L’ouvrage collectif Union européenne et sécurité. Aspects internes et externes, issu de l’Université d’été 2007 (Centre Jean Monnet de Rennes), est construit autour de 21 contributions dont la consultation est facilitée par un index jurisprudentiel et analytique. Sa structure repose sur quatre grands chapitres intitulés : « Le concept de sécurité dans les différentes dimensions de l’ue » ; « Sécurité et valeurs de l’ue. Antagonismes ou convergences » ; « Sécurité et politique interne de l’ue » ; « Sécurité et dimensions externes de l’ue ». Nous sommes bel et bien devant une approche transversale et multidisciplinaire qui ne cache pas la difficulté d’associer des champs peu habitués à évoluer de concert. Reste que cet ouvrage apporte bien des éclairages, suscite bien des questions, engage assurément le débat. À la complexité et à la multitude des aspects de sécurité et à la protection des biens et des personnes présentées, s’ajoute l’analyse des stratégies des institutions européennes visant à s’emparer de ces questions ; domaines qu’il faut replacer dans le contexte de la mise en place d’un marché commun ou marché intérieur (directives, normalisation), puis de son dépassement par de nouvelles prérogatives et compétences (révision des traités et avis de la cj). La nouvelle gouvernance, la légitimité recherchée, le caractère proactif de la Commission européenne et le coût économique de l’insécurité aboutissent à une prise de conscience du droit à la sécurité et à la nécessité d’un réflexe communautaire à ce sujet. De même, le concept de sécurité joue en plein dans l’espace de liberté, de sécurité et de justice qui est développé dans l’ouvrage à la fois dans ses aspects sémantiques, ses défis, ses ambiguïtés, ses méfiances et ses réticences, que ce soit entre États, entre acteurs, entre politiques. Quant à la sécurité extérieure, elle se voit évoluer en termes d’action intégrée, seule à même de gérer la pluridimensionnalité dans la gestion des crises extérieures associée à la pesd/psdc. À la lecture de ce riche ouvrage, nous percevons aussi combien est importante l’association – difficile parfois – entre sécurité intérieure et droits de l’homme dans l’espace des valeurs européennes, avec la question des insuffisances en termes de sécurité et de protection du citoyen à propos de la diffusion des données personnelles ou celle autour du cadre juridique du Passenger Name Records.

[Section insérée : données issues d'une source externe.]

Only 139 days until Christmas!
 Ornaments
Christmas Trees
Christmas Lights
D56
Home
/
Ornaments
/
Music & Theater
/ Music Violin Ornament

Bien évidemment, comme souvent dans tout ouvrage collectif, des études de cas sont proposées, comme sur le « coût démocratique » de la politique européenne de sécurité en matière de transport, dont par exemple la juste culture pour la sécurité aérienne et l’importance des procédures. Sont aussi abordées les notions de sécurité des produits et d’information du consommateur (marquage, traçabilité, étiquetage, droit à l’information) ; celle à propos de la « flexicurité » des travailleurs en tant qu’objectif social ; celle de la sécurité maritime en se concentrant sur les accidents pétroliers et particulièrement du procès de l’Erika ; celle sur la protection civile européenne et celle sur la sécurité et la protection des frontières extérieures par l’intermédiaire de l’agence Frontex.

Nous retiendrons aussi particulièrement les chapitres sur « L’évolution des impératifs de sécurité dans les politiques communautaires » (Blanquet), celui sur la « Sécurité des produits et information du consommateur » (Garde), celui sur la « Biographie des opérations de gestion de crise de l’Union » (Hamonic) et, enfin, celui sur la « Sécurité d’approvisionnement énergétique et relations extérieures de l’Union européenne » (Petit).

Les conclusions générales permettent également de « marier » les thématiques et d’aboutir à des questions pertinentes.

Nous osons espérer qu’une mise à jour de l’ouvrage pourra être réalisée en prenant en compte les opportunités du traité de Lisbonne qui, dans ces matières, recèlent de nouvelles avancées complexes d’interprétations et d’ambiguïtés.